■ **SELECTED EXTRACT**:
>>>>>
How information can be collected in chat rooms

  • Some people in Chat Rooms are "Trolling", they have a target and are looking for certain information or certain people that meet a criterion
    • They may be quiet and just listen as they gather the information they are looking for
    • They may throw specific phrases out to the chat group as bait, to find the people who respond in a way that meets their criteria
    • They aren't necessarily targeting a specific person, they can build up profiles of people in the chat room who meet their criteria
  • Some people in Chat Rooms may be "Stalkers" they have a specific target person they are trying to exploit
    • They may use the same techniques as someone who is "trolling" but they are targeting one person
    • Someone who is "trolling" may turn into a "stalker" if they find and start to pursue a specific person in a harassing way, whether or not that person is vulnerable
    • Someone who tries to engage in a private conversation with you may be trying to build trust. Be cautious of the personal information you share
  • Conversations in chat rooms are usually recorded and logged in the background by the administrators of the site
    • Although it seems to a user like their conversation is deleted when they exit a chat room or when the chat window runs out of space, in fact the owner of the chat site has a text log of all conversations. This text log can be kept indefinitely, it can be searched for key words, it can be shared.
<<<<<
■ **RECORDS FOR THIS TASK**:
>>>>>
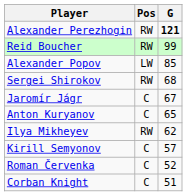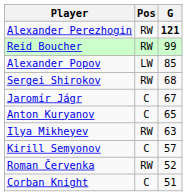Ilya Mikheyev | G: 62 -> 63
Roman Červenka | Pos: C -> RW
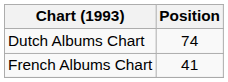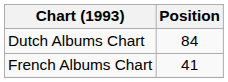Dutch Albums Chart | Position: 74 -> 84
<<<<<
>>>>>
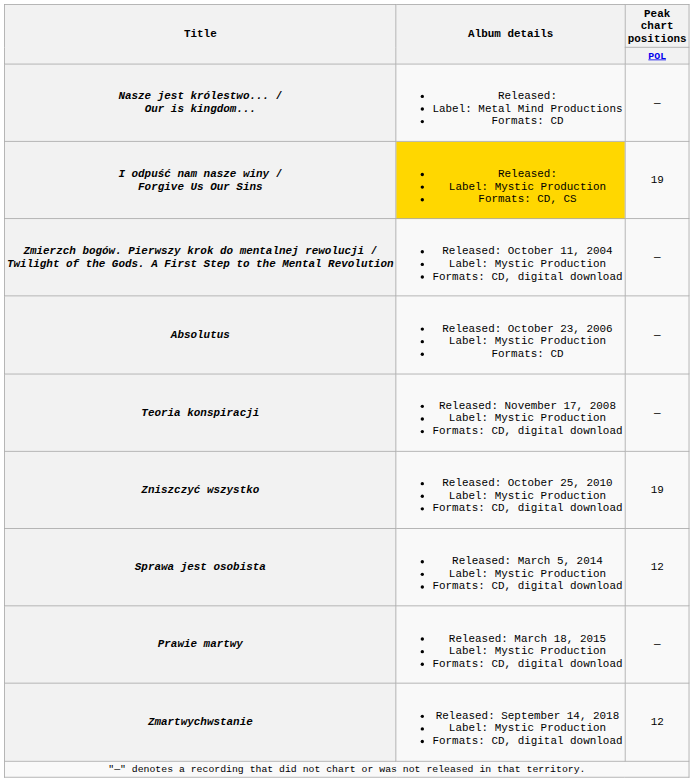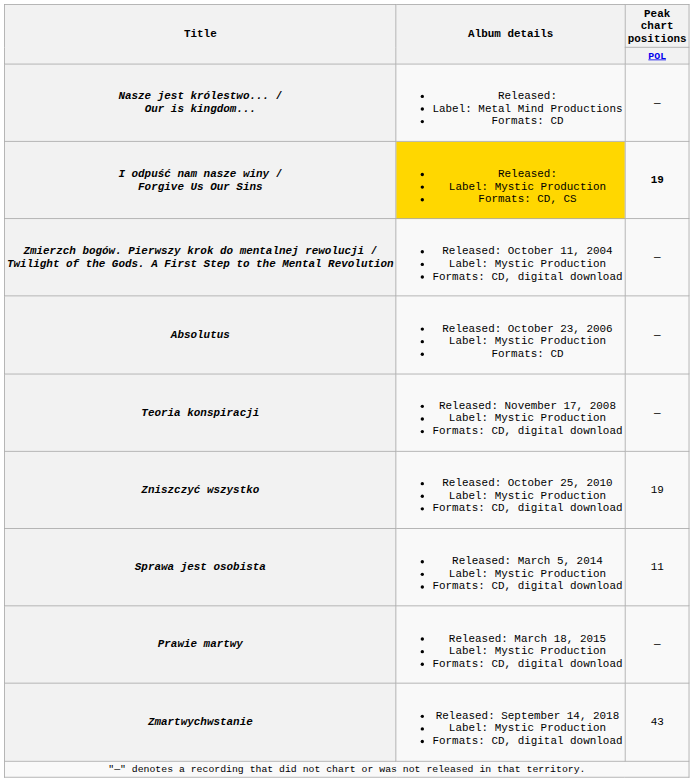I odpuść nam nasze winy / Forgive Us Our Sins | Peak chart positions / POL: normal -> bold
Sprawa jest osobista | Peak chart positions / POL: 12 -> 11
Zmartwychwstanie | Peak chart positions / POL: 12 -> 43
<<<<<
>>>>>
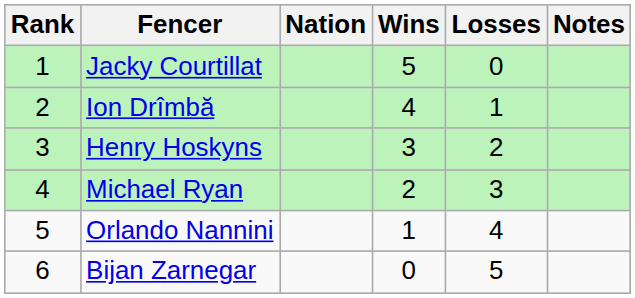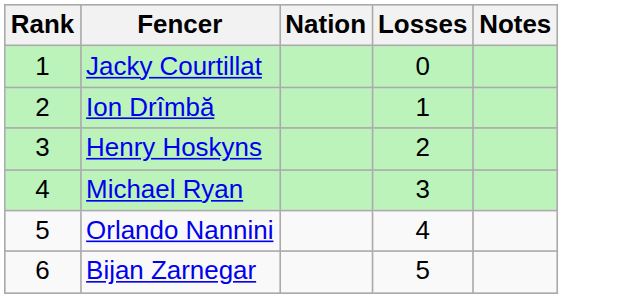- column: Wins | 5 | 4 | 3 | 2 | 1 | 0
<<<<<
■ **LIST OF TASKS**:
1/ Write out the text on how information can be collected in chat rooms word for word, in full.
2/ Rewrite the records from the line with "I odpuść nam" to the line with "Zmartwychwstanie | Peak", changing "Peak chart positions" to "Highest chart positions" and keeping everything else the same. Give only those lines, and leave the pictures out.

■ **WORKED SOLUTIONS**:
1/
How information can be collected in chat rooms

  • Some people in Chat Rooms are "Trolling", they have a target and are looking for certain information or certain people that meet a criterion
    • They may be quiet and just listen as they gather the information they are looking for
    • They may throw specific phrases out to the chat group as bait, to find the people who respond in a way that meets their criteria
    • They aren't necessarily targeting a specific person, they can build up profiles of people in the chat room who meet their criteria
  • Some people in Chat Rooms may be "Stalkers" they have a specific target person they are trying to exploit
    • They may use the same techniques as someone who is "trolling" but they are targeting one person
    • Someone who is "trolling" may turn into a "stalker" if they find and start to pursue a specific person in a harassing way, whether or not that person is vulnerable
    • Someone who tries to engage in a private conversation with you may be trying to build trust. Be cautious of the personal information you share
  • Conversations in chat rooms are usually recorded and logged in the background by the administrators of the site
    • Although it seems to a user like their conversation is deleted when they exit a chat room or when the chat window runs out of space, in fact the owner of the chat site has a text log of all conversations. This text log can be kept indefinitely, it can be searched for key words, it can be shared.

2/
I odpuść nam nasze winy / Forgive Us Our Sins | Highest chart positions / POL: normal -> bold
Sprawa jest osobista | Highest chart positions / POL: 12 -> 11
Zmartwychwstanie | Highest chart positions / POL: 12 -> 43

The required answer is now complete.